ЗАДАНИЕ 1: Сократите абзац текста о средневековом храмовом искусстве, начинающийся словами «Вряд ли стоит искать определение историзованной капители», оформив его в виде списка с сохранением главных фактов.
ЗАДАНИЕ 2: Продолжите текст о средневековом храмовом искусстве, начав сразу после его последнего предложения.

ФРАГМЕНТ ТЕКСТА:

▶

Тысячелетнее царство (300–1300). Очерк христианской культуры Запада — страница 66 из 88

Вряд ли стоит искать определение историзованной капители даже в ее эпохе, точно так же как не стоит верить на слово Бернарду и другим критикам «вседозволенности» художников: художественная воля развивалась быстрее. Важнее, оставаясь в рамках истории храмового искусства, констатировать, что историзованная романская капитель взломала – не в первый раз в истории – ордерность в храмовой архитектуре Средневековья (127, 92–124), что, задержавшись ненадолго, неповсеместно, она дала средневековому художнику такой опыт свободы, о котором он и его зрители уже не захотели забыть. Мне кажется, что физиогномические опыты резчиков и скульпторов, само усложнение и постепенная психологизация образа человека в монументальной и мелкой пластике XIII в., когда историзованная капитель фактически прекратила свое существование, генетически связаны не только с порталами и другими парадными формами церковного художественного языка, не только со stilus altus, не только с работой над античными и византийскими моделями, но и с этим хорошо заметным, удивительно разнообразным и при этом отчасти маргинальным миром внутри храма. Это подтверждают, например, фрагменты скульптурного убранства Реймсского собора, коронационного храма, величайшей, едва ли не самой престижной стройки своего времени, где работали лучшие мастера первой половины XIII в. и где «периферийные» зоны зачастую резко отличаются по тональности от порталов (илл. 85).

Илл. 85. Голова человека. Фрагмент скульптурного убранства Реймсского собора. 2-я четв. XIII в. Реймс, музей То

Копия или цитата? Рим – Равенна – Аахен – Иерусалим

Когда историк находит образец, с которого скопирован тот или иной памятник, это не свидетельствует о бессмысленном подражательстве. Подражание, мимесис, не есть еще подражательство, факсимиле или плагиат в нашем смысле слова. От самого термина «копия» медиевисту вообще лучше отказаться, потому что он только сбивает с толку и лишает каждый индивидуальный предмет его исторического содержания. Правильнее говорить о «цитировании».

◀

ВЫДЕРЖКА ИЗ ДАННЫХ:
▶

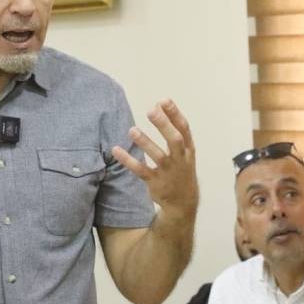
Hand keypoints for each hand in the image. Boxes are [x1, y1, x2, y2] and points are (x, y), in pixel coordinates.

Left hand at [113, 99, 197, 216]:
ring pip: (157, 156)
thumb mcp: (184, 152)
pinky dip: (128, 160)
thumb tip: (160, 106)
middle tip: (151, 110)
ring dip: (145, 143)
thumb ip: (174, 130)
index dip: (174, 114)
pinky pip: (141, 170)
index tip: (164, 101)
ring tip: (132, 130)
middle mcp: (179, 159)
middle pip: (174, 140)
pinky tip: (116, 150)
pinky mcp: (155, 182)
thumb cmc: (181, 170)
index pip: (184, 129)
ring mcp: (168, 172)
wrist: (183, 202)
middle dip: (163, 125)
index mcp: (187, 150)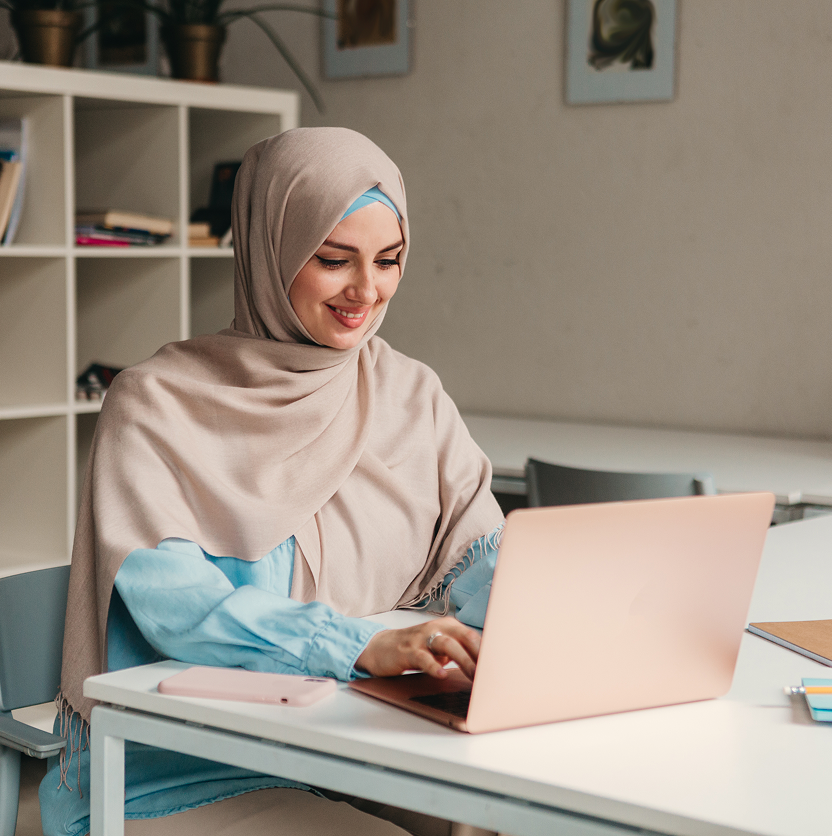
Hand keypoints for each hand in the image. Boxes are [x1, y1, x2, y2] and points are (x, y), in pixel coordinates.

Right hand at [355, 617, 480, 680]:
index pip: (474, 636)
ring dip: (463, 660)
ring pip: (447, 645)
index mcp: (448, 626)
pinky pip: (423, 657)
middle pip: (464, 638)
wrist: (381, 648)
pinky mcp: (407, 650)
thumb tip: (486, 669)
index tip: (501, 666)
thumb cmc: (416, 649)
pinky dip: (433, 666)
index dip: (488, 651)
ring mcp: (422, 638)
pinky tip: (442, 675)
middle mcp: (437, 628)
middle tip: (492, 673)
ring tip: (474, 676)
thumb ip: (460, 653)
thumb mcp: (440, 649)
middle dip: (480, 655)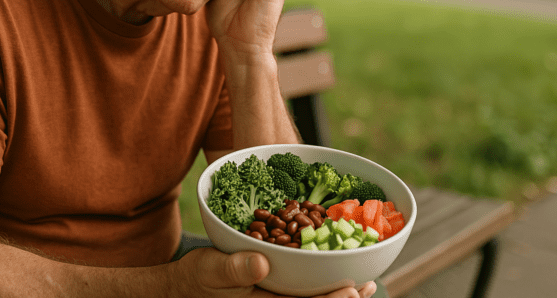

◀

ОТВЕТ К ЗАДАНИЮ 1:
- Определение историзованной капители не стоит искать даже в ее эпохе. Не стоит и верить на слово Бернарду и другим критикам «вседозволенности» художников, ведь художественная воля развивалась быстрее.
- Историзованная романская капитель, и не впервые в истории, взломала ордерность в храмовой архитектуре Средневековья.
- Она задержалась ненадолго и не повсеместно, но дала средневековому художнику опыт свободы. Ни он, ни его зрители не захотели этот опыт забыть.
- По мнению автора, физиогномические опыты резчиков и скульпторов и психологизация образа человека в пластике XIII в. генетически связаны с этим разнообразным и отчасти маргинальным миром внутри храма. Связь существует не только с порталами, stilus altus и работой над античными и византийскими моделями. К XIII в. историзованная капитель фактически исчезла.
- Подтверждение тому дают фрагменты скульптурного убранства Реймсского собора. Это коронационный храм и едва ли не самая престижная стройка своего времени, где работали лучшие мастера первой половины XIII в. Его «периферийные» зоны зачастую резко отличаются по тональности от порталов.

ОТВЕТ К ЗАДАНИЮ 2:
Любые заимствования культурно обоснованы, они рассказывают нам об общественных и политических союзах или, наоборот, конфликтах ничуть не хуже, а иногда и очевиднее, правдивее, чем письменные свидетельства. Следует также отказаться от презумпции большей объективности записанного слова перед зримым образом. Историки архитектуры знают, например, что епископский храм Жерминьи-де-Пре близ Орлеана, созданный по заказу Теодульфа Орлеанского в начале IX в., ориентировался на Аахенскую капеллу. Для нас это знак определенного культурного единства в среде придворной академии Карла Великого, активным членом которой был поэт Теодульф. Однако первое письменное свидетельство этой связи двух памятников относится только к Х в. Точно так же никто не зафиксировал письменно, что Аахенская капелла была «слепком» с равеннского Сан-Витале, хотя говорили о перевозке колонн и других материалов из Италии за Альпы и знали, что Карл, бывавший в Равенне, восхищался этим образцом раннехристианского зодчества в позднеантичном имперском городе. Кроме того, Теодульф, конечно, ориентировался на нечто вроде аахенской «моды», на эстетические вкусы, царившие при дворе. Но будучи человеком неординарным и смелым, он не побоялся использовать модели родной, но далекой Септиманской Испании. Результат: перед нами здание в высшей степени новаторское и оригинальное, но оригинальное в рамках традиции, соответствующее этикету каролингской культуры, хотя и настолько «зареставрированное» в позапрошлом веке, что для воссоздания условного облика некогда вытянутой вверх постройки можно пользоваться лишь зарисовками до 1868 г.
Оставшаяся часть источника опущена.